Perhaps what I liked most about this book is the vulnerability and humanity shown by the author himself. Despite his many accomplishments, Dr. Murthy humbly weaves in his own challenges of finding connection, explaining how shame often accompanies loneliness, making us feel unworthy of friendship and love.
As a grade schooler, he experienced isolation that manifest as stomach aches and it took until his high school years to find meaningful friendships. This brought back memories for me. As a 6th grade transplant to Kentucky from suburban Washington, DC, I spent that year vacillating between loneliness and anger at my parents for uprooting me from close friends. My Dorothy Hamill haircut, Toughskin jeans and kickball prowess further isolated me from the bevy of 6th grade girls in Kentucky who dressed like they just stepped out of Teen Vogue. Fortunately, by 7th grade both my hair and confidence had grown. As I learned to accept myself, friendships flourished, many that continue today.
Near the end of the book Dr. Murthy shares a story filled with raw emotion, that of nearly losing his young daughter to illness. He describes how he and his wife initially felt completely alone and isolated during the late-night emergency room visit. Once they began to tell friends and family of their situation, they were overwhelmed by love and support. One of the most poignant lines in the book is when he shared: “I was reminded that more often than not, the people who love us will step up if we just have the courage to invite them into our lives.”
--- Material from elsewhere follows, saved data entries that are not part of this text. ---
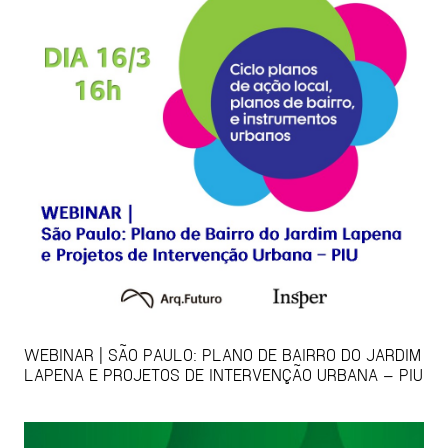
WEBINAR | SÃO PAULO: PLANO DE BAIRRO DO JARDIM
LAPENA E PROJETOS DE INTERVENÇÃO URBANA – PIU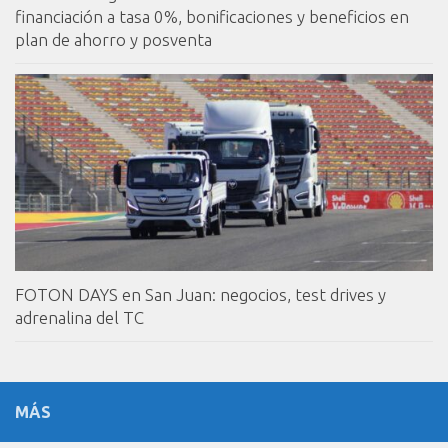
financiación a tasa 0%, bonificaciones y beneficios en
plan de ahorro y posventa
FOTON DAYS en San Juan: negocios, test drives y
adrenalina del TC
MÁS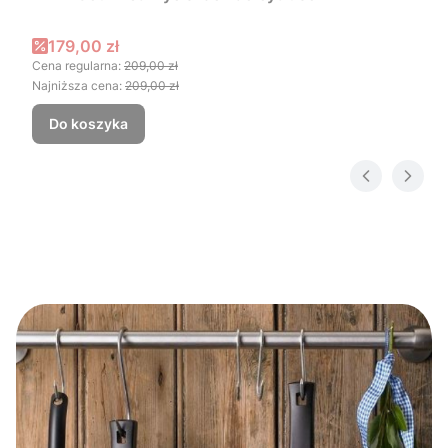
Cena promocyjna
179,00 zł
Cena regularna:
209,00 zł
Najniższa cena:
209,00 zł
Do koszyka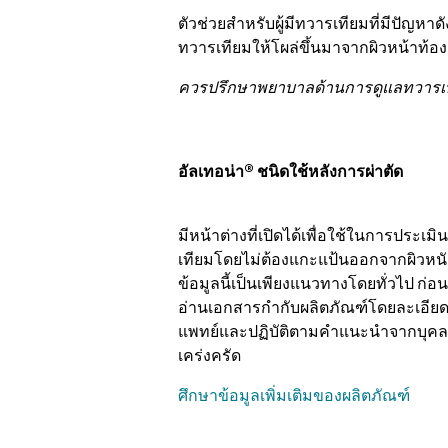
ตัวช่วยสำหรับผู้มีทวารเทียมที่มีปัญหาด
ทวารเทียมให้โผล่ขึ้นมาจากผิวหน้าท้อง
ควรปรึกษาพยาบาลด้านการดูแลทวารเท
อัลเทอน่า® ชนิดใช้หลังการผ่าตัด
มีหน้าต่างที่เปิดได้เพื่อใช้ในการปร
เทียมโดยไม่ต้องแกะแป้นออกจากผิวหนั
ข้อมูลนี้เป็นเพียงแนวทางโดยทั่วไป ก่อน
อ่านเอกสารกำกับผลิตภัณฑ์โดยละเอีย
แพทย์และปฏิบัติตามคำแนะนำจากบุค
เคร่งครัด
ศึกษาข้อมูลเพิ่มเติมของผลิตภัณฑ์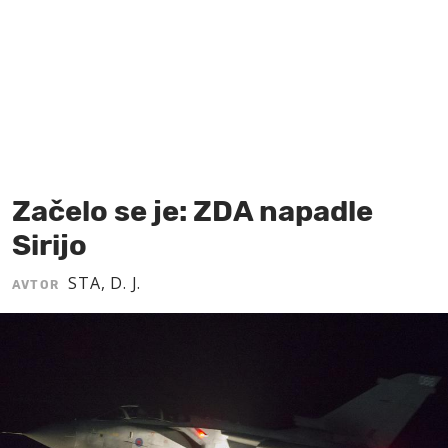
MOJ SANJ
Začelo se je: ZDA napadle
Sirijo
STA, D. J.
AVTOR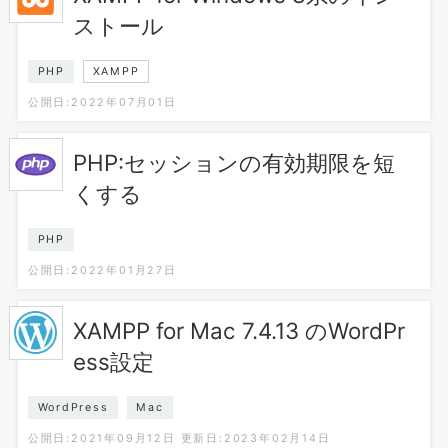
ストール
PHP
XAMPP
公開日:2022年07月01日
PHP:セッションの有効期限を短
くする
PHP
公開日:2022年01月27日
XAMPP for Mac 7.4.13 のWordPr
ess設定
WordPress
Mac
公開日:2021年09月12日
更新日:2023年02月14日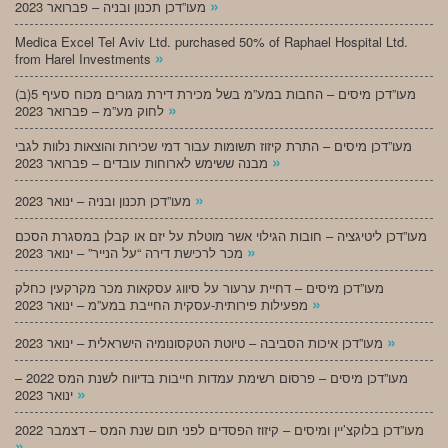
»
מעו”דכן תכנון ובניה – פברואר 2023
Medica Excel Tel Aviv Ltd. purchased 50% of Raphael Hospital Ltd.
»
from Harel Investments
מעו”דכן מיסים – החבות במע”מ בשל מכירת דירת מגורים מכוח סעיף 5(ב)
»
לחוק מע”מ – פברואר 2023
מעו”דכן מיסים – התרת קיזוז תשומות עבור דמי שכירות והוצאות נלוות לגבי
»
מבנה ששימש לארוחות עובדים – פברואר 2023
»
מעו”דכן תכנון ובניה – ינואר 2023
מעו”דכן ליטיגציה – חובות הגילוי אשר מוטלת על יזם או קבלן במסגרת הסכם
»
מכר לרכישת דירה “על הנייר” – ינואר 2023
מעו”דכן מיסים – דחיית ערעור על סיווג עסקאות מכר מקרקעין כחלק
»
מפעילות פירותית-עסקית החייבת במע”מ – ינואר 2023
»
מעו”דכן איכות הסביבה – טיוטת הטקסונומיה הישראלית – ינואר 2023
מעו”דכן מיסים – פרסום רשימת עמדות חייבות בדיווח לשנת המס 2022 –
»
ינואר 2023
מעו”דכן בלוקצ’יין ומיסים – קיזוז הפסדים לפני תום שנת המס – דצמבר 2022
»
While not the life-or-death situation Dr. Murthy experienced with his daughter, my older son faced many struggles as a young child. His tantrums hit a crescendo when enrolled at a daycare near the hospital system I worked for. Somehow an ideal childcare situation became a nightmare when I learned that he kept it together there by isolating and not eating. If not for the encouragement of my younger sister, who recognized that perhaps other things were affecting his behavior, I might still be continually navigating my son’s outbursts.
An evaluation by an Occupational Therapist revealed that he had sensory processing and development challenges affecting his motor skills, speech, and emotional regulation. I was floored, but also relieved to have some clarity and a way forward. Days after receiving this news I was headed to Massachusetts for a long weekend at a wellness center with Sara. Her empathy and support were exactly what I needed as I navigated several difficult but important life choices. I left my demanding job so I could focus on his therapies, relocated our family to the suburbs near a therapeutic preschool, and by kindergarten had my son involved in choir and improv. Two atypical activities for a five-year-old, but ones that helped him build confidence and interpersonal skills. Now 14, this outgoing, curious kid has starred in two musicals and has built many admirable close friendships. He’s still a quirky kid, but that’s part of what makes him unique and loved.
Although the pandemic has doled out many challenges for all of us to face, one upside for many has been hitting the collective pause button on our overscheduled lives. As we consider a return to ‘normal,’ Dr. Murthy’s wise words may guide us to strive harder to connect and to appreciate the value of befriending a neighbor, helping a stranger, or just sharing an unmasked smile with a fully vaccinated loved one.